Ma forse è meglio la citazione di pagina 377, che parte dalla nascita del termine “veline” ai tempi del MinCulPop e prosegue così: «Nel 1988 la trasmissione di Canale5 Striscia la notizia affibbiò alle soubrette che entravano in scena con abiti sexy-littori e canzoncina simil-fascista il nome di “veline”, perché inizialmente portavano ai conduttori delle finte notizie che dovevano rappresentare la “voce del padrone”. […] Se il regista Antonio Ricci nel 1989 poteva fare uno stacchetto comico in TV prendendo in giro il Fascismo, oggi un’iniziativa simile, in un’egemonia del politically correct, verrebbe accolta da cori di indignati che griderebbero allo scandalo e alla mancanza di rispetto per le “vittime del deprecato regime”.» È stato davvero così? Mah. La notizia dell’origine del termine è presente in Wikipedia, è stata aggiunta nel marzo 2006 e non riporta alcuna fonte a suo sostegno. Quanto agli abiti sexy-littori, qui c’è una foto delle prime veline: decidete pure voi.

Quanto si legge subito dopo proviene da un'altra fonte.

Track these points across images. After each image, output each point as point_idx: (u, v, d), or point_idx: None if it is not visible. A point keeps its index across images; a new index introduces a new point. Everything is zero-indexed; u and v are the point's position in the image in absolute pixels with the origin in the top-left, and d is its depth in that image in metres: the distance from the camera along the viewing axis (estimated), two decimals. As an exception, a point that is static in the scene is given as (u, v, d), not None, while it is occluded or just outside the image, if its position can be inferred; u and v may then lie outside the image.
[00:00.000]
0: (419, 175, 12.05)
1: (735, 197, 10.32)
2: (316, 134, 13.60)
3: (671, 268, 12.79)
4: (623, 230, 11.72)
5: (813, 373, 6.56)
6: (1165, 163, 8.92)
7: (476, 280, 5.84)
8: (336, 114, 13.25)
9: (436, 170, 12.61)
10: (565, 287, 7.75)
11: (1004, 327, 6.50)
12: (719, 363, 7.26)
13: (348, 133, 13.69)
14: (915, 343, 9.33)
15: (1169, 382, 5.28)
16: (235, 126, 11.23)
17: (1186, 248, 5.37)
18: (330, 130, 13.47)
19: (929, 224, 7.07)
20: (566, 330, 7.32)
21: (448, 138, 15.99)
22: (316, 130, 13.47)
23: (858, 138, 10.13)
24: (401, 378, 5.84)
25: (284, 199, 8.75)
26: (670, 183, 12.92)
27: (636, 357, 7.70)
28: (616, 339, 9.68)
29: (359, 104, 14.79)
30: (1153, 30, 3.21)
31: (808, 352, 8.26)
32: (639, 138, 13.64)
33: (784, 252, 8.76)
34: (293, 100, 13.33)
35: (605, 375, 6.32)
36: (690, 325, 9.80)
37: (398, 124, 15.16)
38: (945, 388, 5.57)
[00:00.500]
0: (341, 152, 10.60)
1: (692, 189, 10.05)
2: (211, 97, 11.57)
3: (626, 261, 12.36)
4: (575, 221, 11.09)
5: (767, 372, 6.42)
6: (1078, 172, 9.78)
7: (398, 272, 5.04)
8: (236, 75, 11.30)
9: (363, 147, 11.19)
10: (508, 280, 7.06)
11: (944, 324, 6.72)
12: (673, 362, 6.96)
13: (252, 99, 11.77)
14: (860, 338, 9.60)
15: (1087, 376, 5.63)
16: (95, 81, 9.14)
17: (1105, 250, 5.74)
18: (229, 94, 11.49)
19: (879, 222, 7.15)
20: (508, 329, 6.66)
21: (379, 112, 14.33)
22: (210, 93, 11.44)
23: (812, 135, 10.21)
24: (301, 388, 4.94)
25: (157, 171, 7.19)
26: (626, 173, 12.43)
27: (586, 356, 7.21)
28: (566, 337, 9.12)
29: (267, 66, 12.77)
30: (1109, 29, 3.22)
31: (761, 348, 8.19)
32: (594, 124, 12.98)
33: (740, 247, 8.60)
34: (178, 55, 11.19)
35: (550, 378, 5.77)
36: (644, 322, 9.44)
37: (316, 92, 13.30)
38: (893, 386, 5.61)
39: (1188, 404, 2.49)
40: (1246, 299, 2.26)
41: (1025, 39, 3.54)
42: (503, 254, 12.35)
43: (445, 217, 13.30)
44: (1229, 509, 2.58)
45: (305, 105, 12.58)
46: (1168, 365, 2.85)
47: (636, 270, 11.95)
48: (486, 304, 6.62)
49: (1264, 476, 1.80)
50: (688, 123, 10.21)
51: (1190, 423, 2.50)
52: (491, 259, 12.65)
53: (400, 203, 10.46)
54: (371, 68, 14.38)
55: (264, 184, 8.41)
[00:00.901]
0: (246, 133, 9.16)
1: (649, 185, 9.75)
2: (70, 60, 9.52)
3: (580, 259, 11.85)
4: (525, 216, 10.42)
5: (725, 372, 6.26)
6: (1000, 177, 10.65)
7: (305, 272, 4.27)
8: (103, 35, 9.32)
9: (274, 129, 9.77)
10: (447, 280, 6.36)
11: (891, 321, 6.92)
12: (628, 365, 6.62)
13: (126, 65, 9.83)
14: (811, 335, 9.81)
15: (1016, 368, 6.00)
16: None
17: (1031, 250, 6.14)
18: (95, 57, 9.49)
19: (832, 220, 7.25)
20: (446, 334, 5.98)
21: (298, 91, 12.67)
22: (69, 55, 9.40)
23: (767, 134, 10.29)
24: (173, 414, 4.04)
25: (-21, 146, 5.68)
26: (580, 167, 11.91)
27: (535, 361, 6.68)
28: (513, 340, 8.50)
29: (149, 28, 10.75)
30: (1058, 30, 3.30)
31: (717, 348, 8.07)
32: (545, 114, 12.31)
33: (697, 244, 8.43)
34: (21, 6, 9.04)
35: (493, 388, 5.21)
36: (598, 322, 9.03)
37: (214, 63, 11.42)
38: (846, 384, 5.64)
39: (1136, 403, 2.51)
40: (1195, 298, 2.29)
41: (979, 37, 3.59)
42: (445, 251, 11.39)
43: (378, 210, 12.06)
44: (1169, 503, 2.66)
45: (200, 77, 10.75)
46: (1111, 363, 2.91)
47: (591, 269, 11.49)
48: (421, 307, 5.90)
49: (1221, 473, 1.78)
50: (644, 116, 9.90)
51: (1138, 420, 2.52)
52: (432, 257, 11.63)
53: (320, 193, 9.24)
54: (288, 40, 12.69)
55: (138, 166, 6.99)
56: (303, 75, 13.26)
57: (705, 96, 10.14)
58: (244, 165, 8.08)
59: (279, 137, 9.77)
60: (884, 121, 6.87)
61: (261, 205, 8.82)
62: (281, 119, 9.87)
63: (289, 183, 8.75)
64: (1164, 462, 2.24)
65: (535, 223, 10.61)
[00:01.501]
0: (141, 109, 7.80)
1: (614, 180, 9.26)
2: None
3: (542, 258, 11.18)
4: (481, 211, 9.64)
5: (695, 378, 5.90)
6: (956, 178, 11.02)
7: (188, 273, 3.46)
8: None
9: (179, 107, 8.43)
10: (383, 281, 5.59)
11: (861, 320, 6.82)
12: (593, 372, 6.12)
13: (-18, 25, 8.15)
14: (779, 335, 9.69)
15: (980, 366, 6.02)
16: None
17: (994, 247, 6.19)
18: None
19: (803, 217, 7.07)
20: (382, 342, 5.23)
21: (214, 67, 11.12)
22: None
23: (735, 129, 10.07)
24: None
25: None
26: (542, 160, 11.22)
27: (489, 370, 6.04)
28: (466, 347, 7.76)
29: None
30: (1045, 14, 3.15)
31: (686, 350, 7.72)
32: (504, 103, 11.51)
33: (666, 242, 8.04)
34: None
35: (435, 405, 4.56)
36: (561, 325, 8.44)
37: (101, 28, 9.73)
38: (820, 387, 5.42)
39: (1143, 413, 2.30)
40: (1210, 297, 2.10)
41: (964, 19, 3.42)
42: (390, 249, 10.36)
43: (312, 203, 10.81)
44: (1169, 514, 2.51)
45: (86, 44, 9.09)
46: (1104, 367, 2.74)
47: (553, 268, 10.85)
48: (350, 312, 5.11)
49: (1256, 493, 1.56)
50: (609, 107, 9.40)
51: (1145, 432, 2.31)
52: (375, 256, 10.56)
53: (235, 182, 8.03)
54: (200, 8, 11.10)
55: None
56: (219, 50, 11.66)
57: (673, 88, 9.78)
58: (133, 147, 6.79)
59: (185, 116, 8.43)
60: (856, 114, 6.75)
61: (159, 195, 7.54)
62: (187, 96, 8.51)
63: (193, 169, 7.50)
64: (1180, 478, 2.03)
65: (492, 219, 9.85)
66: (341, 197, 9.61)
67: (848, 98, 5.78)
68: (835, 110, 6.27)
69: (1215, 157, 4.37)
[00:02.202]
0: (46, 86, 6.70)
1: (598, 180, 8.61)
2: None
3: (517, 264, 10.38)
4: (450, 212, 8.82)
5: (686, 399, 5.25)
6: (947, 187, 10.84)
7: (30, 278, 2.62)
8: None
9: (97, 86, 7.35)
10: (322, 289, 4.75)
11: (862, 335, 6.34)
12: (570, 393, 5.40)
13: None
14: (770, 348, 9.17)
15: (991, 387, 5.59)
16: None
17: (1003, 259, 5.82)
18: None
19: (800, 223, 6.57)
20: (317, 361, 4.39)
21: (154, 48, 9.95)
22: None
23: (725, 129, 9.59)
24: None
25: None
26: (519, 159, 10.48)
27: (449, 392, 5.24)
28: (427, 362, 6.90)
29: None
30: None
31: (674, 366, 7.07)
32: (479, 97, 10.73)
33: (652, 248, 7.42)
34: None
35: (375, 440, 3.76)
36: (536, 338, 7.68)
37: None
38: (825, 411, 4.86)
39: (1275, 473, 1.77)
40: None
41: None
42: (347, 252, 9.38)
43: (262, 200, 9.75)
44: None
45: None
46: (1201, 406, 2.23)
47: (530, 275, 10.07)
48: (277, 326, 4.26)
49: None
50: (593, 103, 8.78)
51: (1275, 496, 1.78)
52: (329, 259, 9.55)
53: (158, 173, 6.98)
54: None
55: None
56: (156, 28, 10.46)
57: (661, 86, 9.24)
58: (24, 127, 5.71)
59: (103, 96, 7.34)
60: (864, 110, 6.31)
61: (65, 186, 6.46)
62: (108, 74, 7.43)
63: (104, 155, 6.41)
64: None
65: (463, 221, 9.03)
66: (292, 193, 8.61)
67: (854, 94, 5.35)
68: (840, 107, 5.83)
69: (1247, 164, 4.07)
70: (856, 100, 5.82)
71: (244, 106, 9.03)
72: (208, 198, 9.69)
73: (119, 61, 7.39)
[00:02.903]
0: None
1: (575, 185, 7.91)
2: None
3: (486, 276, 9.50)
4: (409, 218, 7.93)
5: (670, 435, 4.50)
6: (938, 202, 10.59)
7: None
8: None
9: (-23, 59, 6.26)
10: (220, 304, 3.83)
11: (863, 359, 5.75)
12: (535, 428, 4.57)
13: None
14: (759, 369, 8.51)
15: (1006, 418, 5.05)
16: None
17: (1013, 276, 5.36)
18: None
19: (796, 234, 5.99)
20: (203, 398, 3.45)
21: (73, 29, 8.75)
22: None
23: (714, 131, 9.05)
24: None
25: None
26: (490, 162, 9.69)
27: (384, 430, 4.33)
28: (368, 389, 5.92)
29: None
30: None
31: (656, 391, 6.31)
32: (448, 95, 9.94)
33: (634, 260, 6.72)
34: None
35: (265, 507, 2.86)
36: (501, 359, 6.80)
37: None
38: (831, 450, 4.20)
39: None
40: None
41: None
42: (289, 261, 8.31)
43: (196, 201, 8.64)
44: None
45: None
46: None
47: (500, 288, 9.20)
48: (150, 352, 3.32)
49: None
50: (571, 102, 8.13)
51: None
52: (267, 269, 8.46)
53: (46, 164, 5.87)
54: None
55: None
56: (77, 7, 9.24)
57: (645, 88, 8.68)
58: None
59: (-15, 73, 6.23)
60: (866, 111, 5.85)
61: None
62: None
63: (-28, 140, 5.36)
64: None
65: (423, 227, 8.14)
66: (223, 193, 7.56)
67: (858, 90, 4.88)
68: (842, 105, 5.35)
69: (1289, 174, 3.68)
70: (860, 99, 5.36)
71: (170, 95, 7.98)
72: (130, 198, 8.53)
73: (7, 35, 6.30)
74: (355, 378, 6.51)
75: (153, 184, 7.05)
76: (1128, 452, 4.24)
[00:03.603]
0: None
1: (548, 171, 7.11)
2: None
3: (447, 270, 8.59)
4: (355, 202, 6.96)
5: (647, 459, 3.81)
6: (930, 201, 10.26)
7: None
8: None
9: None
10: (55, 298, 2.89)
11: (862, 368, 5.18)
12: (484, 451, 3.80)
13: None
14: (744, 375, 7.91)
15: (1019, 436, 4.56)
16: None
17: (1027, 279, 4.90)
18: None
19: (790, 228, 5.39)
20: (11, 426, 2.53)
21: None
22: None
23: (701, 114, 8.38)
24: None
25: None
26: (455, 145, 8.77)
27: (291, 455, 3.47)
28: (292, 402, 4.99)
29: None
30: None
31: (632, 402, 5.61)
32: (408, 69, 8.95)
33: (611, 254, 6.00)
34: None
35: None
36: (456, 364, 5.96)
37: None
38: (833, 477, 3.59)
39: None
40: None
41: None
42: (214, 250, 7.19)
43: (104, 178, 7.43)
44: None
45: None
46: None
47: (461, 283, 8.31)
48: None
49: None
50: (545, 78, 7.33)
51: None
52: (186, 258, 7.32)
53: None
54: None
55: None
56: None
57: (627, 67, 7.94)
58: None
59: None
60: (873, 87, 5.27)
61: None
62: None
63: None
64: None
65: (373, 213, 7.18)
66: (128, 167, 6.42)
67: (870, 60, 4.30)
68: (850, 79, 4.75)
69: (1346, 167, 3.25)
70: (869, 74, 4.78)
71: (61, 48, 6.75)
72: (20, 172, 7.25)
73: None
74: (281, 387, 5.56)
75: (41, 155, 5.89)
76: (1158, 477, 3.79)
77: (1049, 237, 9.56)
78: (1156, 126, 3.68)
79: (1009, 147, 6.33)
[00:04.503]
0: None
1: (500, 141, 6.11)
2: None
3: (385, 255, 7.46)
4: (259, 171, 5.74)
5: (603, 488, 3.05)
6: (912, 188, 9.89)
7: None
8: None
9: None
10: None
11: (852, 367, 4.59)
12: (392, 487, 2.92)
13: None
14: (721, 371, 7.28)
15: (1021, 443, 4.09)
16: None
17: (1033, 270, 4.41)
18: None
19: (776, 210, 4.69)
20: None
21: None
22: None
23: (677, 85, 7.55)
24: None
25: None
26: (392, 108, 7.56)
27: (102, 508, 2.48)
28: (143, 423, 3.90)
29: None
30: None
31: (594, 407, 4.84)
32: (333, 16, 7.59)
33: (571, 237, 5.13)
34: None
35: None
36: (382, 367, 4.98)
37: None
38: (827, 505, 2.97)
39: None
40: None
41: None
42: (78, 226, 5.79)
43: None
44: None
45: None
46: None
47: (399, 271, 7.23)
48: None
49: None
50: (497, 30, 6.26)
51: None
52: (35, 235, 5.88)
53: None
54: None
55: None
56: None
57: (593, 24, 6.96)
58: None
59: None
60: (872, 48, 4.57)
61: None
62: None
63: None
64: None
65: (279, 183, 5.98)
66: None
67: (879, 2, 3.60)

In definitiva, leggete pure il libro di Mastrangelo e Petrucci, sfruttate gli utili spunti presenti, ma non prendete come oro colato gli esempi “in positivo” che porta, se non come corroborazioni dei guai di chi scrive pensando alle sue idee e non al progetto.
Post Scriptum: Per il caldo mi sono dimenticato di aggiungere un altro esempio pratico di bispensiero che potete leggere nel libro. Pagine e pagine sono dedicate alla voce di Wikipedia sull’attentato di via Rasella, con i cattivi sinistri che non volevano assolutamente usare quel termine e preferendo un asettico “Fatti di via Rasella”. Dopo un duecentocinquanta pagine di lettura (o semplicemente andando a consultare Wikipedia) si scopre che… toh, la voce si chiama Attentato e non Fatti: modifica effettuata nel 2012, “come da consenso emerso in discussione”. Ma come? Non c’era la cricca degli admin di sinistra che bloccava tutto? C’è stata una grande vittoria di Mastrangelo e dei suoi amici che circondati da preponderanti forze nemiche hanno tenuto alta la bandiera della verità? O forse – molto più banalmente – la cosiddetta cricca prima di criccheggiare si attiene ai fatti e al consenso?